In the submissions to the court, it was suggested that about seven million people have television sets that would be affected by the analogue cut-off. About 40% of qualifying households are registered for government-provided set-top box conversions, so 2.26 million households could be affected by the shutdown.
Reading between the lines, the court obviously found it appalling that so many people could be without television as a consequence of the government’s “executive decision”, which of course is true.
But here is the problem. Registration for set-top boxes opened seven years ago. If you have had the opportunity to apply for a set-top box for seven years, but you didn’t do so, quite frankly, I don’t understand why progress towards a digital future should be held up because of you.

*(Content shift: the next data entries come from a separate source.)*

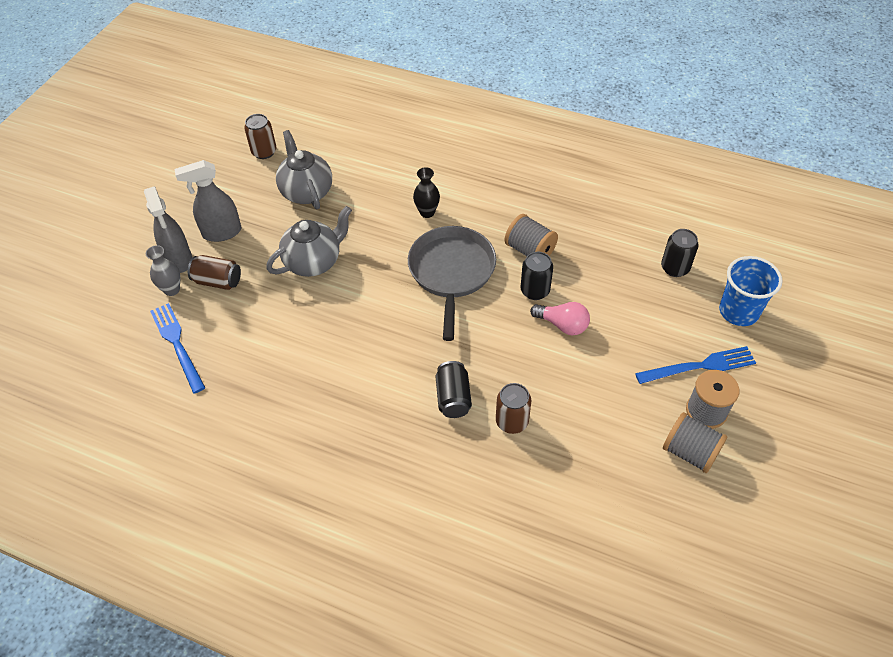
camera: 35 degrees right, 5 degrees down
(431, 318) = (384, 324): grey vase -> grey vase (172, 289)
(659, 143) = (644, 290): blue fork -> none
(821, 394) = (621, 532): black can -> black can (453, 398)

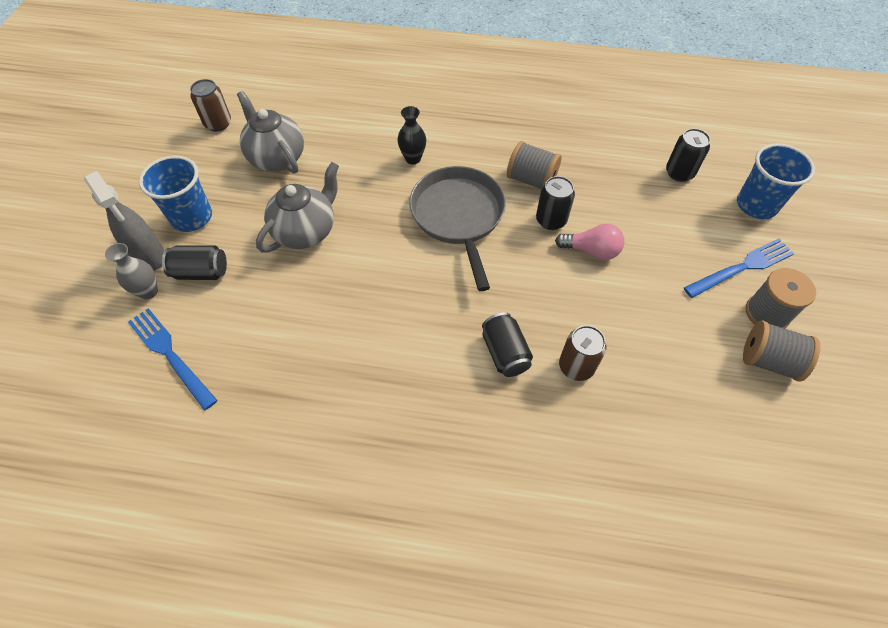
camera: 15 degrees left, 5 degrees up
(218, 281) = (201, 272): brown can -> black can
(221, 233) = (192, 217): grey spray bottle -> blue cup

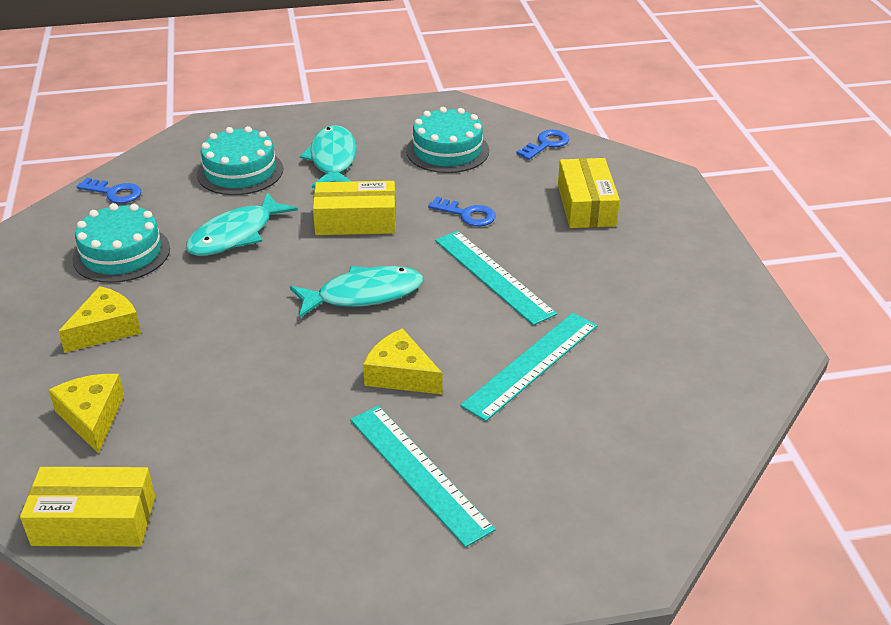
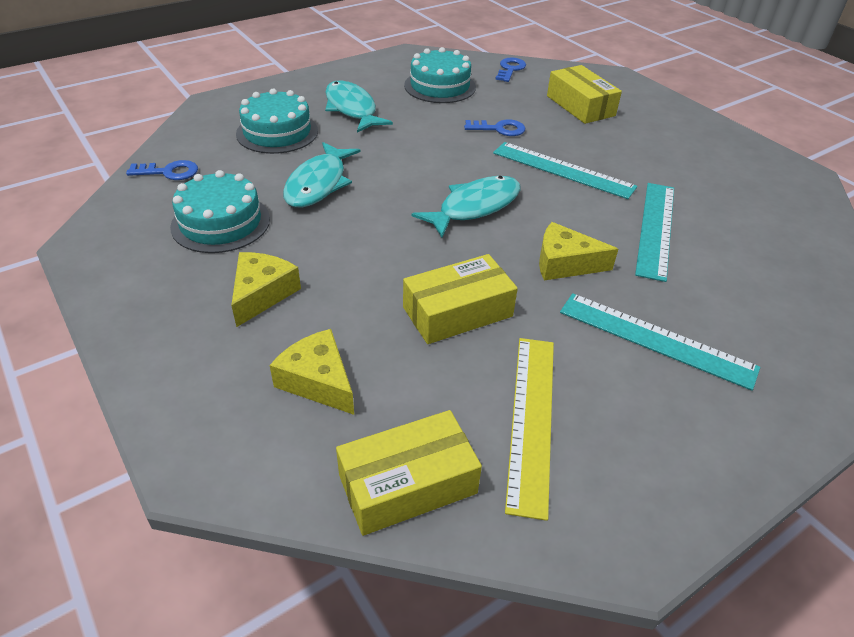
camera: 25 degrees left, 5 degrees up
(237, 504) = (531, 419): none -> yellow ruler
(356, 221) = (414, 151): yellow box -> yellow box (457, 312)

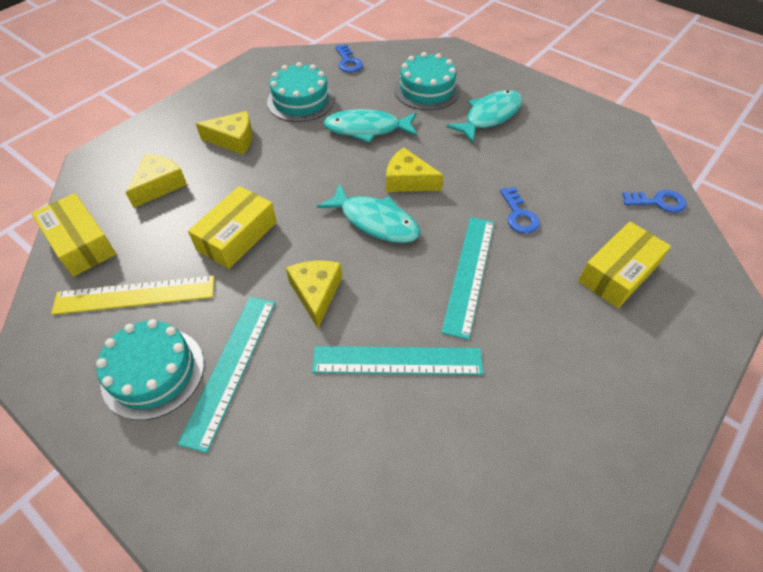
camera: 75 degrees right, 10 degrees up
(422, 175) = (408, 181): none -> yellow cheese
(440, 86) = (574, 158): turquoise cake -> turquoise cake (153, 372)
(457, 312) = (237, 236): yellow box -> yellow box turned 75 degrees clockwise

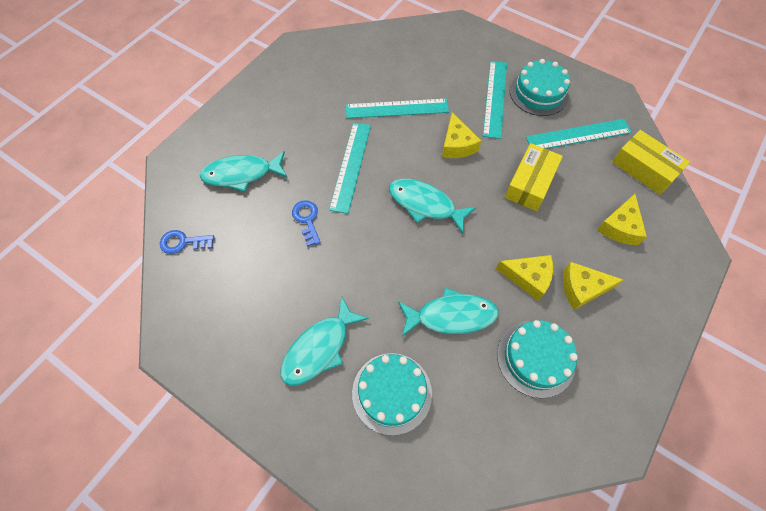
camera: 175 degrees right, 10 degrees up
(135, 295) = (578, 135): yellow ruler -> turquoise ruler
(348, 62) = (499, 448): blue key -> none
(408, 181) = (402, 249): yellow cheese -> yellow cheese (528, 278)
(618, 273) = (242, 174): yellow box -> turquoise fish

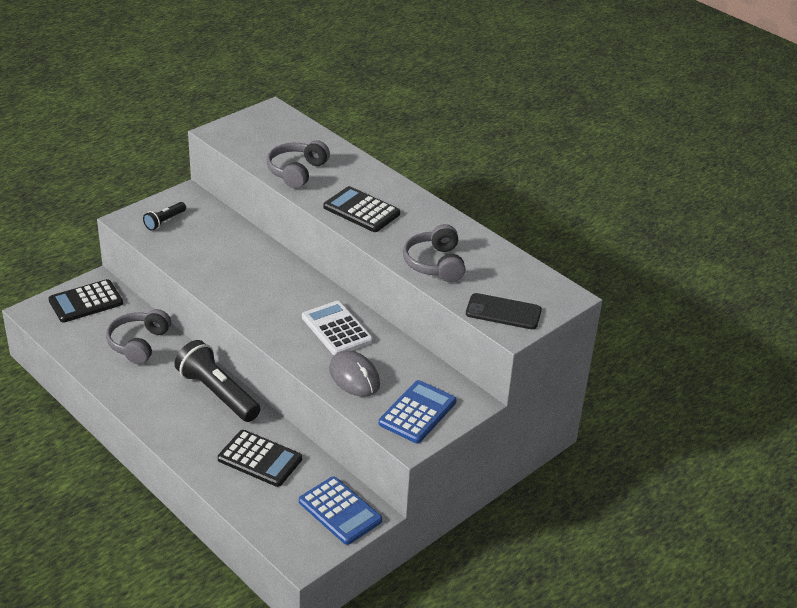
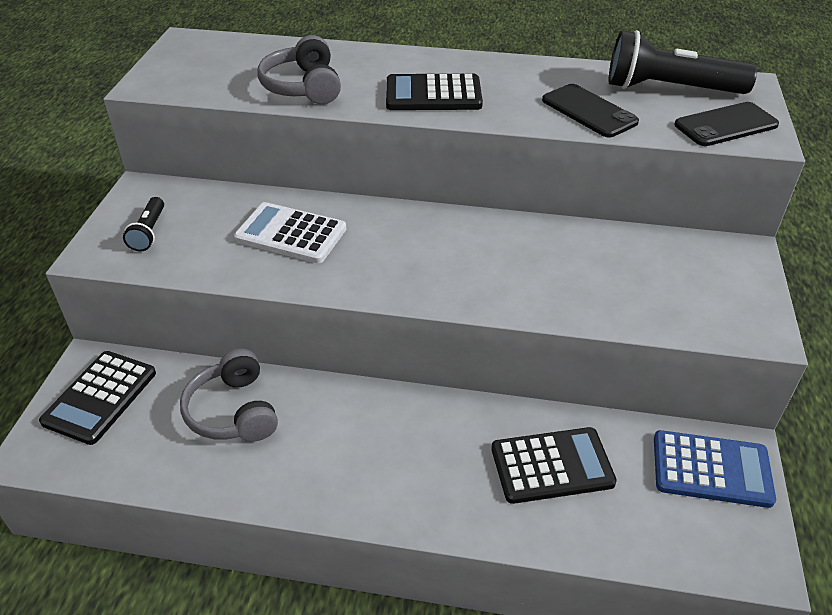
camera: 35 degrees left, 5 degrees up
(217, 393) = (404, 414): black flashlight -> black flashlight (669, 89)
(336, 329) = (511, 250): white calculator -> white calculator (291, 234)
(354, 377) = (604, 293): grey mouse -> none
(417, 412) = (718, 294): blue calculator -> none
(435, 264) = (589, 111): grey headphones -> black phone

It’s not as though, by the way, qualifying television watchers won’t ever get their set-top boxes; as soon as their television stops working, trust me, they will be on to the minister in a heartbeat.
Legal right to watch TV?
The whole finding introduces another question: Do South Africans have the legal right to watch television at all times? The court kept on talking about “indigent” South Africans; how indigent can you be if you own a television set?
For me, the whole decision reeks of a certain kind of South African paternalism where the government is accountable (as it should be), but the population is not. Somewhere, somehow, at some point, South Africans have to take responsibility for their lives, and in doing so, act for the common good.
There is another issue: what about the rights of the people, many millions who will be indigent, who will not have access to the spectrum which, by the way, has already been sold at enormous cost, to the cellphone companies.
How do we know indigent people will be affected? Because South Africa’s cellphone penetration rate is now 120%, hence we can assume lots of people who want cheaper and faster digital transmission will be harmed.
So how is this going to be fixed? Well, the court is kinda vague on this. It didn’t decide what should happen; it just threw the decision back to the minister, who, this time, has to consult widely and act rationally.
The court’s decision is the final word, and it is now the law of the land, so Ntshavheni is going to have to find a way to make this right. But if the minister is not allowed to declare an analogue switch-off date until every last indigent South African has a set-top box, this will just never get done.
Holding SA to ransom
And just one other little thing. e.tv says it knows analogue signal will end at some point, and it has formulated a plan that it graciously laid at the minister’s feet.
But we all know the company is resisting this process for absolutely as long as possible because it may lose lots of customers, and in essence, its well-thought-out plan is that we delay the process even longer than the 10-or-so years it’s taken already.
And, by the way, what has e.tv done to inform its customers that they urgently need to get a set-top box? The court said e.tv’s commercial interests are none of its business; it is only concerned with the “legal rationality” of the decision.
But as citizens, it is our business. South Africa is now miles and miles and miles behind the world in this process. Do we really want e.tv’s profits to hold this whole process to ransom? Should it be allowed to do so?
The Constitutional Court is a fabulous institution and has saved South Africa in any number of situations on any number of occasions. Its sense of justice is profound, and its judges are fabulous, modern jurists. Its decisions are invariably excellent.